Requirement 1
Reproduce the interview excerpt below verbatim, everything from "Walker’s practice extends" down to "for shared experience.".
====
Walker’s practice extends beyond music into design and multidisciplinary collaboration, working with organizations such as the Utah Museum of Contemporary Art, the Utah Arts Festival, and NOW-ID. Now based in Vancouver, he continues to cultivate community, support emerging talent, and create spaces for shared experience.


TELL US A LITTLE ABOUT YOUR BACKGROUND. WHERE DID YOU GROW UP, AND WHAT ROLE DID MUSIC PLAY IN YOUR EARLY LIFE? WERE THERE ANY FORMATIVE MOMENTS, INFLUENCES, OR ENVIRONMENTS THAT SHAPED YOUR CONNECTION TO MUSIC?

Cynthia Walker (top left), with Sugarfoote (Photo: Clay Walker)

I grew up in a rural suburb of Idaho Falls, Idaho. Think wide open, windy, lava rock, sagebrush and dirt roads going nowhere in particular. It wasn't the worst place to be a daydreamy kid with time to kill. Music came early, through my mother, who sang in an all-female country band called Sugarfoote, and was encouraged throughout my childhood with piano and voice lessons, including community and school choirs. Having dyslexia and ADD, I never really learned to read music in the traditional sense. I was taught Suzuki method, where you play by ear first, which turned out to be a gift.
====
Requirement 2
Give only the number of lines in the records below that contain the string "pressure".

(Measuring device reading data)
====
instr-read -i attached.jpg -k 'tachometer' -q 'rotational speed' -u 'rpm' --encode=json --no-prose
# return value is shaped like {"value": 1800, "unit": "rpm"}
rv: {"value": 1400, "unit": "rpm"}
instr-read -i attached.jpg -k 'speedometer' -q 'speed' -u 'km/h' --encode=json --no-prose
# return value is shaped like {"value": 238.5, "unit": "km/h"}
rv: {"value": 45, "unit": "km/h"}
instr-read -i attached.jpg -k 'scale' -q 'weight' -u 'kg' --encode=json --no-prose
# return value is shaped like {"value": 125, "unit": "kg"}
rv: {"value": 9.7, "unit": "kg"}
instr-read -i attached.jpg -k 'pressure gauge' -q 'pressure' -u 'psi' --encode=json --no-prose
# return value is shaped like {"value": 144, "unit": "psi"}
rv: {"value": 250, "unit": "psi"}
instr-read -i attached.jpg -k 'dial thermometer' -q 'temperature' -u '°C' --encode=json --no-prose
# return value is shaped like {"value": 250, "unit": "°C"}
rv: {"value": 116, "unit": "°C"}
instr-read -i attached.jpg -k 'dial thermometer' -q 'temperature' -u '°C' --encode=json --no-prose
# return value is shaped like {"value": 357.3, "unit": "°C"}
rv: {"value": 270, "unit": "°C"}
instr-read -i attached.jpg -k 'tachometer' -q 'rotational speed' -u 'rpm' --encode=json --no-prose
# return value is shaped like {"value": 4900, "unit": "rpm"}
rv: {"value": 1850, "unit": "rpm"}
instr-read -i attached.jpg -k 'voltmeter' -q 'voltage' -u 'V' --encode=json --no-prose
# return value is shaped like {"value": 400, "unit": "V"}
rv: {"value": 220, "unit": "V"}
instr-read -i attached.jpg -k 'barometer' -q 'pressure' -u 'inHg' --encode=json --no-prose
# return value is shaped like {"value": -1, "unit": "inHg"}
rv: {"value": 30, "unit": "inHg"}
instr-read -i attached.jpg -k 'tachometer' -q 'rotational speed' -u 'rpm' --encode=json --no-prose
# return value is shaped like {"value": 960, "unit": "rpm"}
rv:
====
Worked solution 1
Walker’s practice extends beyond music into design and multidisciplinary collaboration, working with organizations such as the Utah Museum of Contemporary Art, the Utah Arts Festival, and NOW-ID. Now based in Vancouver, he continues to cultivate community, support emerging talent, and create spaces for shared experience.

Worked solution 2
2